**What needs to be done:** Check every line of the data below for the string "agent", and copy the ones that hold it.
------------------------------------------------------------
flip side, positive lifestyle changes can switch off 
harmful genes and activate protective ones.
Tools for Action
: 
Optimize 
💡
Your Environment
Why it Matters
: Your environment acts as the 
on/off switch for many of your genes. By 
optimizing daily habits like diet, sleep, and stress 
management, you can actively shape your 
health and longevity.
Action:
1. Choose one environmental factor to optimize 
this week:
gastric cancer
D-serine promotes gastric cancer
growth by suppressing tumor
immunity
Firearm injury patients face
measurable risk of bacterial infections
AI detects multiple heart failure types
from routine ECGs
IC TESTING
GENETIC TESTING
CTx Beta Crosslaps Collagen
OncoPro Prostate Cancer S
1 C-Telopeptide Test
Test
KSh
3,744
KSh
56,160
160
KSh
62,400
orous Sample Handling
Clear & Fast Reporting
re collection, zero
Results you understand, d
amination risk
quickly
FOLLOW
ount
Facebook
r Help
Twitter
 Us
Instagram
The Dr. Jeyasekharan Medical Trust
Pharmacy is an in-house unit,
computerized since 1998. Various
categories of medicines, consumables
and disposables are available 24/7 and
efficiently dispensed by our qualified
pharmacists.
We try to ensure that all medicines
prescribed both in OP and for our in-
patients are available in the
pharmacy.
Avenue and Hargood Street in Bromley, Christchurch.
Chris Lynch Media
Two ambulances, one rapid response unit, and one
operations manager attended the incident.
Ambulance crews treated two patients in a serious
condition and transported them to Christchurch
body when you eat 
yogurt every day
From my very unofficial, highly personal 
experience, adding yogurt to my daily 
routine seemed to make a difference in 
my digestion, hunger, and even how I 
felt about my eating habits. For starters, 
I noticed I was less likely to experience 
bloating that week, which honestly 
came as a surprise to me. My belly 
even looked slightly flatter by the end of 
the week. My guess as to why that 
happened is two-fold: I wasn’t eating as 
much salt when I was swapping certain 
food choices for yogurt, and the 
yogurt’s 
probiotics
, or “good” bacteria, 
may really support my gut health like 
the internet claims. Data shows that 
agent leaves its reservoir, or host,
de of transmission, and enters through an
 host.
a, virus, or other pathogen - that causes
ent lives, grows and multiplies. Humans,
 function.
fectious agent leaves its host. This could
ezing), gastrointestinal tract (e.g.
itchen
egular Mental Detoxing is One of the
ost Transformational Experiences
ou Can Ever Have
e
------------------------------------------------------------
**Response box:**
agent leaves its reservoir, or host,
fectious agent leaves its host. This could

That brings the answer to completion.